36. Orchestration: Vertex Pipelines #
- Define pipelines with Kubeflow SDK
- Automate tuning, evaluation, and deployment
- Managed pipelines for Vertex foundation models
Enables production-readiness and repeatability.
37. Chain & Augmentation: Grounding + Function Calling #
Vertex AI supports:
- RAG systems – real-time document retrieval
- Agent-based chains – dynamic tool use via ReAct
- Function calling – LLM picks which API to use, returns JSON
- Grounding – verifies/model output via search or private corpora
- Agent Builder – build search/chat agents grounded on any source
Simplifies chaining, reasoning, and integrating internal data.
38. Vector Search #
Vertex AI Vector Search enables:
- High-scale, low-latency ANN search
- Billions of embeddings using ScaNN
- Use with text, images, hybrid metadata search
- Works with custom embeddings (e.g., textembedding-gecko)
Choose this when you need control over chunking, retrieval, or models.
39. Evaluate: Vertex AI Experiments & TensorBoard #
Experimentation is essential for iterating and improving Gen AI models. Tools include:
- Vertex AI Experiments: Track model runs, hyperparams, training environments
- Vertex AI TensorBoard: Visualize loss, accuracy, embeddings, model graphs
Supports reproducibility, debugging, and collaboration.
40. Evaluation Techniques #
- Ground truth metrics: Automatic Metrics using reference datasets
- LLM-based eval: Auto Side-by-Side (Auto SxS) with model judges
- Rapid Evaluation API: Fast SDK-based eval for prototyping
Evaluation is deeply integrated into the development lifecycle.

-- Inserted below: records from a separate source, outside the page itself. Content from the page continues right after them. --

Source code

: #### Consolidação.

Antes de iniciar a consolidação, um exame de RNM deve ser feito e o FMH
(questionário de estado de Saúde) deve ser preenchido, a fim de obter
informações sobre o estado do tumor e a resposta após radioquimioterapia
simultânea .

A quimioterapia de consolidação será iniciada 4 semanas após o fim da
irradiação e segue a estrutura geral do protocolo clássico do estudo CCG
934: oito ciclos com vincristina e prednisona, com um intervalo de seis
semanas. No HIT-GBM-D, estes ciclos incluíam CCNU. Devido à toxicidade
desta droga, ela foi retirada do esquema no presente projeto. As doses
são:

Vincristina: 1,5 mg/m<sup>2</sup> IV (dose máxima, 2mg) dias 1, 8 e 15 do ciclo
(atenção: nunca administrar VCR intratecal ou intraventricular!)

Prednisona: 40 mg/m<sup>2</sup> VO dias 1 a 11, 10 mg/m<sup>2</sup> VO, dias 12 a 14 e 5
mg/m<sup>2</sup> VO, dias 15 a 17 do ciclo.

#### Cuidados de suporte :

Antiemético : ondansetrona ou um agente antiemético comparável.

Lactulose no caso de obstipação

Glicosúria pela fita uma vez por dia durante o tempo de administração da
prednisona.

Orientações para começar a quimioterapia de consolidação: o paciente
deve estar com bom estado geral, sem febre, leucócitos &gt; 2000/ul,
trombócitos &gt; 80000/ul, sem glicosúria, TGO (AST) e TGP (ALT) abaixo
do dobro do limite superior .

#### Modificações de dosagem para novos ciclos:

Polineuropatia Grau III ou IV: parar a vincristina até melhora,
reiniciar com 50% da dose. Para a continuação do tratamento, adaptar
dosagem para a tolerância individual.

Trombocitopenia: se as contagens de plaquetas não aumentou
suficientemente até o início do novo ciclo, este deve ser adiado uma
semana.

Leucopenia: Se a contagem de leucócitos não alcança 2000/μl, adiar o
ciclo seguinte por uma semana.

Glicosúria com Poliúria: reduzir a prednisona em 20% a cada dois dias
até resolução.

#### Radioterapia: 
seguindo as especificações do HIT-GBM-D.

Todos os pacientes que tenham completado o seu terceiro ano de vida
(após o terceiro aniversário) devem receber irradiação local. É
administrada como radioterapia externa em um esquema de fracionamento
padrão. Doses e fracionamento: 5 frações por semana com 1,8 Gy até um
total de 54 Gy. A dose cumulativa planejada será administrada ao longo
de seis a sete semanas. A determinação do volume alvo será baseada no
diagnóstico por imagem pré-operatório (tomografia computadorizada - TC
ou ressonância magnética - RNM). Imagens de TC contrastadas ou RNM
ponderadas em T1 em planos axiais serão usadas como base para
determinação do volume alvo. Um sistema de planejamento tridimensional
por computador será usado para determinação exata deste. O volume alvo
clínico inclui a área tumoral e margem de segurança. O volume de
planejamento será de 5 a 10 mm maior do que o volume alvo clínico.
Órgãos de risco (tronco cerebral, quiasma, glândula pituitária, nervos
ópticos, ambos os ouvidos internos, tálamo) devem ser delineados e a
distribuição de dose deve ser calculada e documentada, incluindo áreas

41. Predict: Vertex Endpoints #
- Deploy models to Vertex Endpoints for online prediction
- Features:
- Autoscaling
- Access control
- Monitoring
- Works with open-source and Google models
42. Safety, Bias, and Moderation #
Built-in responsible AI features:
- Citation checkers: Track and quote data sources
- Safety scores: Detect harmful content and flag sensitive topics
- Watermarking: Identify AI-generated content (via SynthID)
- Bias detection: Ensure fairness and appropriateness
- Moderation: Filter unsafe responses
These ensure ethical and trustworthy AI deployments.
43. Governance Tools #
-
Vertex Feature Store:
- Track embedding + feature lineage
- Drift monitoring
- Feature reuse + formulas
-
Model Registry:
- Lifecycle tracking (versioning, evaluation, deployment)
- One-click deployment
- Access to evaluation, monitoring, and aliasing
-
Dataplex:
- Cross-product lineage (e.g., Vertex + BigQuery)
- Golden datasets/models
- Access governance + IAM integration
These unify observability, reproducibility, and compliance across Gen AI assets.
44. Conclusion #
MLOps principles—reliability, scalability, repeatability—fully extend into Gen AI.
- Gen AI adds prompt chaining, grounding, function calling, etc.
- Vertex AI unifies the full lifecycle across models, pipelines, and governance
- It supports both predictive and Gen AI use cases
MLOps isn’t replaced—it’s expanded for the age of foundation models.